BEGIN Exercise passage

This student took notes throughout the text, but half of his statements (italicized) could not be reconciled directly with texts that he read. He seemed to view the task of giving his opinion as being dissociated from getting evidence from the text to support that opinion. The first statement is a clear thesis statement; the following statements do support that thesis. However by the eighth statement ("The US government reacted"), he becomes vague and speaks in generalities, ending in confusion. This may be because he lacks experience with writing coherent texts using an argument structure or he is still confused by the contradictory texts and has not yet examined the evidence to form an opinion.

As might be expected, those who wrote descriptions tended to stay closer to the readings. These students provided few evaluative statements. An example would be that of student #28.

(1) The Tonkin gulf incident occurred due to a series of events such as the first battle 
in which the Maddox was legitimately involved in (due to the attack made 
by the North Vietnamese). (2) The second battle which some feel never really 
happened because no one actually saw any PT boats, also had a large effect on 
the Tonkin gulf situation. (3) It led to Congress passing of the Tonkin gulf Resolution, 
the retaliatory acts wanted by the Sec. of Def. and other officials that were allowed 
by President Johnson. (4) These things combined led to the N. Vietnamese feeling 
that war would occur in the South and moved troops down the Ho Chi Minh trail, 
resulting in what would possibly be interpreted by US officials as aggression. 
(Numbers added)

Statements 2 and 3 were supported by three references in the text apiece; the fourth statement by a section in "The Tonkin Gulf Crisis," the last text read. This student took copious notes; however, very few of the 42 annotations were actually used in this short essay.

END Exercise passage
BEGIN Stored data

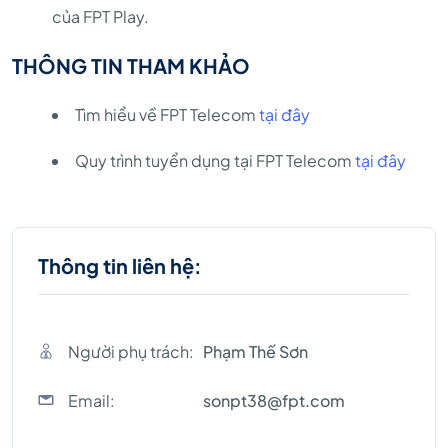
của FPT Play.
THÔNG TIN THAM KHẢO
Tìm hiểu về FPT Telecom
tại đây
Quy trình tuyển dụng tại FPT Telecom
tại đây
Thông tin liên hệ:
Người phụ trách:
Phạm Thế Sơn
Email:
sonpt38@fpt.com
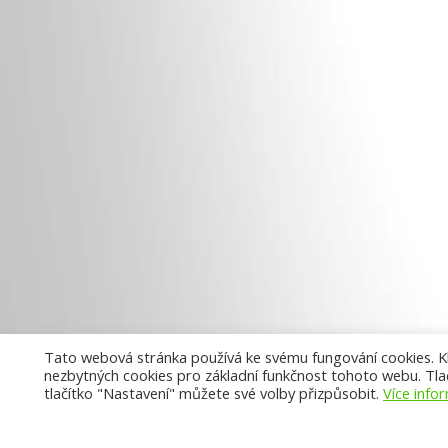
Tato webová stránka používá ke svému fungování cookies. Kli
nezbytných cookies pro základní funkčnost tohoto webu. Tlač
tlačítko "Nastavení" můžete své volby přizpůsobit.
Více info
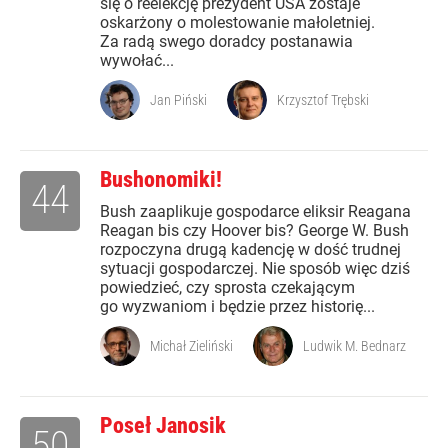
się o reelekcję prezydent USA zostaje
oskarżony o molestowanie małoletniej.
Za radą swego doradcy postanawia
wywołać...
Jan Piński
Krzysztof Trębski
Bushonomiki!
44
Bush zaaplikuje gospodarce eliksir Reagana
Reagan bis czy Hoover bis? George W. Bush
rozpoczyna drugą kadencję w dość trudnej
sytuacji gospodarczej. Nie sposób więc dziś
powiedzieć, czy sprosta czekającym
go wyzwaniom i będzie przez historię...
Michał Zieliński
Ludwik M. Bednarz
Poseł Janosik
50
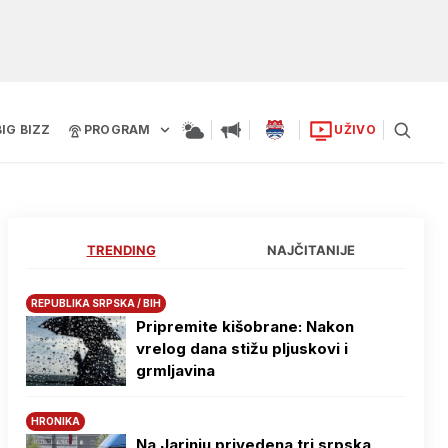
BIG BIZZ
PROGRAM
UŽIVO
TRENDING
NAJČITANIJE
REPUBLIKA SRPSKA / BIH
Pripremite kišobrane: Nakon
vrelog dana stižu pljuskovi i
grmljavina
HRONIKA
Na Јarinju privedena tri srpska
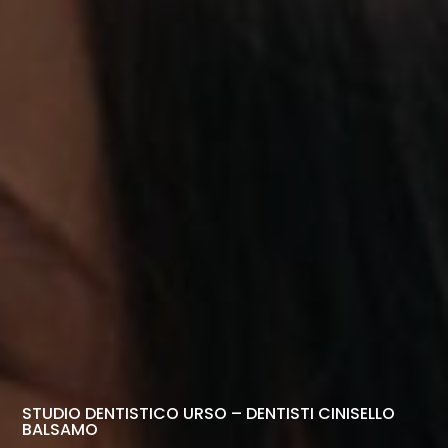
STUDIO DENTISTICO URSO – DENTISTI CINISELLO
BALSAMO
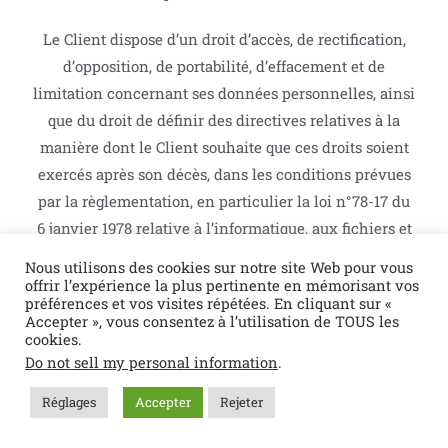
Le Client dispose d’un droit d’accès, de rectification,
d’opposition, de portabilité, d’effacement et de
limitation concernant ses données personnelles, ainsi
que du droit de définir des directives relatives à la
manière dont le Client souhaite que ces droits soient
exercés après son décès, dans les conditions prévues
par la règlementation, en particulier la loi n°78-17 du
6 janvier 1978 relative à l’informatique, aux fichiers et
aux libertés modifiées.
Nous utilisons des cookies sur notre site Web pour vous
offrir l’expérience la plus pertinente en mémorisant vos
Les droits susmentionnés peuvent être exercés auprès
préférences et vos visites répétées. En cliquant sur «
Accepter », vous consentez à l’utilisation de TOUS les
du délégué à la protection des données (DPO) de la
cookies.
Société et pourra le contacter à l’adresse suivante B-
Do not sell my personal information
.
energie 1 rue de la camuse 91660 MEREVILLE ou par
Réglages
Accepter
Rejeter
courrier électronique à : contact@b-energie.fr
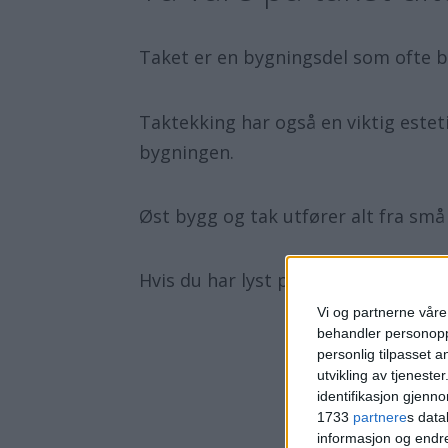
Taket er en bygningsdel som ofte bl
Taktekking har også en viktig estet
bygningen.
Øst bygg og tak utfører alt fra små
Hvis du har lyst på gratis befaring
Vi og partnerne våre 
behandler personoppl
personlig tilpasset 
utvikling av tjenester
identifikasjon gjenn
1733
partnere
s data
informasjon og endr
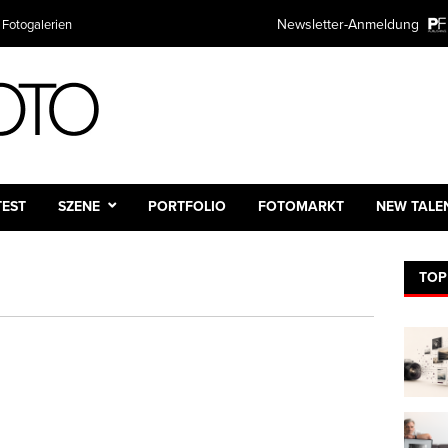
Newsletter-Anmeldung
 Fotogalerien
TEST
SZENE
PORTFOLIO
FOTOMARKT
NEW TALE
TOP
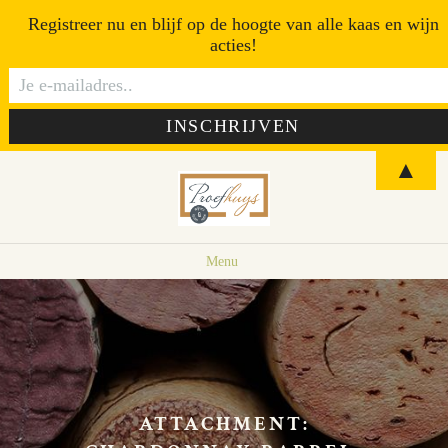
Registreer nu en blijf op de hoogte van alle kaas en wijn
acties!
▲
Menu
ATTACHMENT:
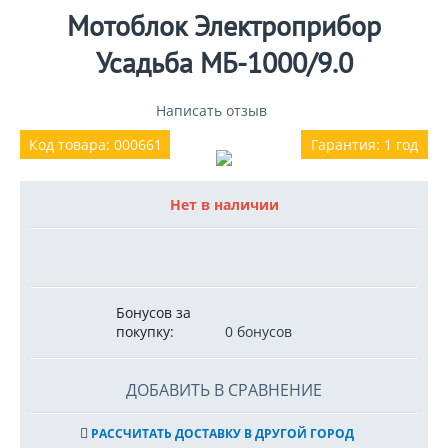
Мотоблок Электроприбор
Усадьба МБ-1000/9.0
Написать отзыв
Код товара: 000661
Гарантия: 1 год
Нет в наличии
Бонусов за
покупку:
0 бонусов
ДОБАВИТЬ В СРАВНЕНИЕ
РАССЧИТАТЬ ДОСТАВКУ В ДРУГОЙ ГОРОД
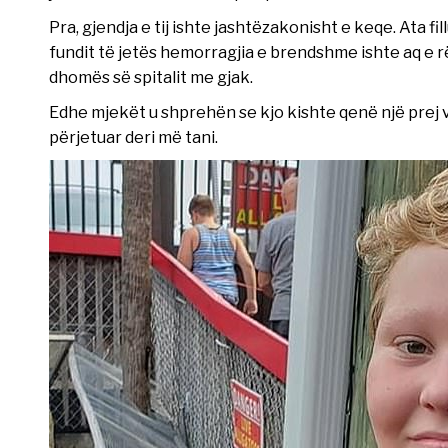
Pra, gjendja e tij ishte jashtëzakonisht e keqe. Ata f
fundit të jetës hemorragjia e brendshme ishte aq e rë
dhomës së spitalit me gjak.
Edhe mjekët u shprehën se kjo kishte qenë një prej 
përjetuar deri më tani.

END Stored data

_Requirement A:_ Set down the text on students' Tonkin Gulf essays word for word, everything from "(1) The Tonkin" down to "(Numbers added)".
_Requirement B:_ Take the text on students' Tonkin Gulf essays further, starting right after its last sentence.

_Expected output A:_
(1) The Tonkin gulf incident occurred due to a series of events such as the first battle 
in which the Maddox was legitimately involved in (due to the attack made 
by the North Vietnamese). (2) The second battle which some feel never really 
happened because no one actually saw any PT boats, also had a large effect on 
the Tonkin gulf situation. (3) It led to Congress passing of the Tonkin gulf Resolution, 
the retaliatory acts wanted by the Sec. of Def. and other officials that were allowed 
by President Johnson. (4) These things combined led to the N. Vietnamese feeling 
that war would occur in the South and moved troops down the Ho Chi Minh trail, 
resulting in what would possibly be interpreted by US officials as aggression. 
(Numbers added)

_Expected output B:_
Integration. Students did appear to use more than one source of information in forming their final essays, and they engaged in rearranging ideas from single texts as they wrote. To examine how students integrated information across texts, two analyses were conducted. First, each statement in the text was categorized as to whether it had one source in the readings or whether the idea could be found in multiple readings. (This may have overestimated the number of statements classified as coming from multiple readings, since an idea was categorized as coming from multiple readings whether or not that idea appeared in the student's notes in two places.) Students who were asked to write an opinion tended to use more ideas that came from multiple texts (64% of statements) than students who were asked to write a description (40% of statements). Students who were asked to write descriptions used more ideas that could only be found in a single text (55% of statements) than students asked for opinions (10% of statements).2

Next to be considered was the ordering of ideas in the texts read and in the final product, using only those ideas that could be identified with a single text. The order of the statements in the final products was compared with the order of those statements in the texts the students read, in the order in which they read them. Kendall's Coefficient of Concordance (W), a measure of interrater reliability, was used to compare the different orderings. If students had merely written ideas from the texts in the order in which they were presented, the mean Coefficient of Concordance would have been 1.00. However, the mean of the total final essays was .76, and the range was between .38 and 1.00. Most of the participants made little or moderate change in how the texts were used in the essay compared to how they were read. Only 2 of the 19 students made drastic reorganizations. There was essentially no difference in the coefficients of the students who were asked to write descriptions and those who were asked to write opinions. The essays from both groups were coherent in that they had discernable beginnings, middles, and endings.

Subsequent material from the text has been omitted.